Liam and Gunnar closed in beside him. My heart hammered out a warning. Shaking my head, I backed away.
“Payne,” Mac said, his eyes glistening with unshed tears. It could only mean one thing. “My sister, Lena. I need you to take her with you. I need you to get her the hell out of Kentucky once and for all.”
“No,” I said, my voice turning to stone. “No way. She’s safer here in the caves.”
I was full of shit and all three of them knew it. What they couldn’t know is what scared me. Lena’s years of pain and suffering as a captive of the Pack had been partly my fault. Men like me who served the Alpha made it possible. Since Birch Haven, I couldn’t even bring myself to be in the same room with her. Guilt and fear bled through me. No. No.
“She’s suffocating here in the caves,” Mac said. “Little by little, every day I feel like I’m losing her all over again. She needs to feel safe. The only way that will happen if she’s free of the Pack reach forever. I don’t know if the Wild Lake wolves up in Michigan will take her in, but they owe us one. It’s a gut feeling and a chance I’m willing to take.”
“Then you take it. Don’t put this on me.” Mac pleaded with me with his eyes. He couldn’t take her over the border and we both knew why. He couldn’t leave his pregnant mate. Even Lena had to understand that.
My gaze went from Mac’s to Liam’s to Gunnar’s. Their hard stares felt like stakes driving into my heart. “Payne, please,” Mac said. “I’m begging you.

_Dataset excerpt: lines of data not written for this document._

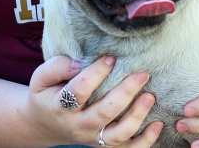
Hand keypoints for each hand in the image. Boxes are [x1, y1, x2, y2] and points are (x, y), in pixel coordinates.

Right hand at [28, 55, 164, 146]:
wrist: (44, 125)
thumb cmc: (47, 95)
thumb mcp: (40, 78)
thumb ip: (57, 67)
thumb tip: (79, 63)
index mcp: (61, 107)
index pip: (80, 91)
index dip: (96, 74)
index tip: (111, 58)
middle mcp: (79, 126)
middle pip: (104, 113)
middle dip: (125, 93)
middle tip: (141, 74)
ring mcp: (93, 139)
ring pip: (118, 134)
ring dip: (137, 116)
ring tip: (150, 96)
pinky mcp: (105, 145)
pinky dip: (146, 140)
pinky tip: (158, 124)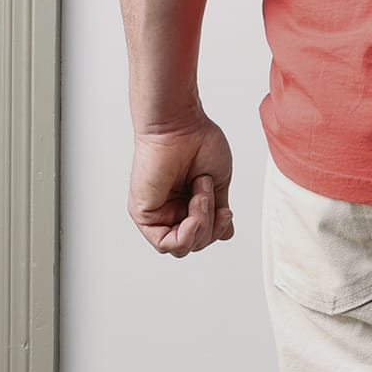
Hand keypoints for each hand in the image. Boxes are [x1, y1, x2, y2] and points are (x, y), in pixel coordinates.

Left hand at [127, 113, 235, 256]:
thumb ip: (219, 212)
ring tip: (200, 192)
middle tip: (210, 195)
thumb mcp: (217, 183)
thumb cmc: (198, 142)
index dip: (217, 230)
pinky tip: (193, 213)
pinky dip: (186, 234)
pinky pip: (165, 243)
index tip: (226, 212)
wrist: (180, 125)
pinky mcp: (145, 215)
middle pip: (194, 244)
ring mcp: (158, 214)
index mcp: (187, 203)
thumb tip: (226, 233)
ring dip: (200, 224)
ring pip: (181, 247)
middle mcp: (171, 210)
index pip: (203, 235)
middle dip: (210, 226)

Do this for me. Do this for my sister. You’re the only one who can.”
I bit back the truth swirling through my heart. It was too much. Too hard. I thought Mac had believed the lies I told, but now I knew he hadn’t. As he stared at me with pain in his eyes, I knew he could see my truth.
Two
> Lena
Molly always dropped her left hip just before she threw a punch. Rearing back, I countered, bringing my right arm up to block the blow.
“Better!” Jett’s sharp voice cut through me. I flinched harder than I had right before Molly’s swing. My back went stiff. Letting out a hard breath, I bent at the waist and put my hands on my knees.
“Lena, I’m sorry,” Molly said. She put a hand on my back and leaned over, trying to peer into my face. I put a hand up to quiet her as I worked to catch my breath.
“Not better,” I said as I finally straightened. “Not better at all.” Jett sat on a tree stump, her legs drawn up. She hugged her knees with her tanned, toned arms. She pulled her dark hair back into a neat ponytail. The woman was rock solid in every way. Strong. Fierce. She wore a black tank top tucked into army fatigues and combat boots.
“Every time she tries to throw a punch I can see it coming a mile away,” I said, coughing into my forearm. My limbs still seemed so bony compared to Jett’s. Her skin was flawless. She had high cheekbones like a supermodel. She’d spent the last four years living in the wilderness, hiding out from the Chief Pack until Gunnar found her and brought her here.
She and Molly were far more alike than they were different. They clashed the way that sisters do. Molly was a healer. Though tough in her own right, she wanted to nurture. Jett was harder, giving no one the benefit of any doubt. I understood that so much more. Then, there was Eve. She stood a little away from the group, resting one hand on the white bark of a birch tree, the other cradling the heaviest part of her abdomen. The growing life within it rolled. Eve’s eyes watered and her breath went out.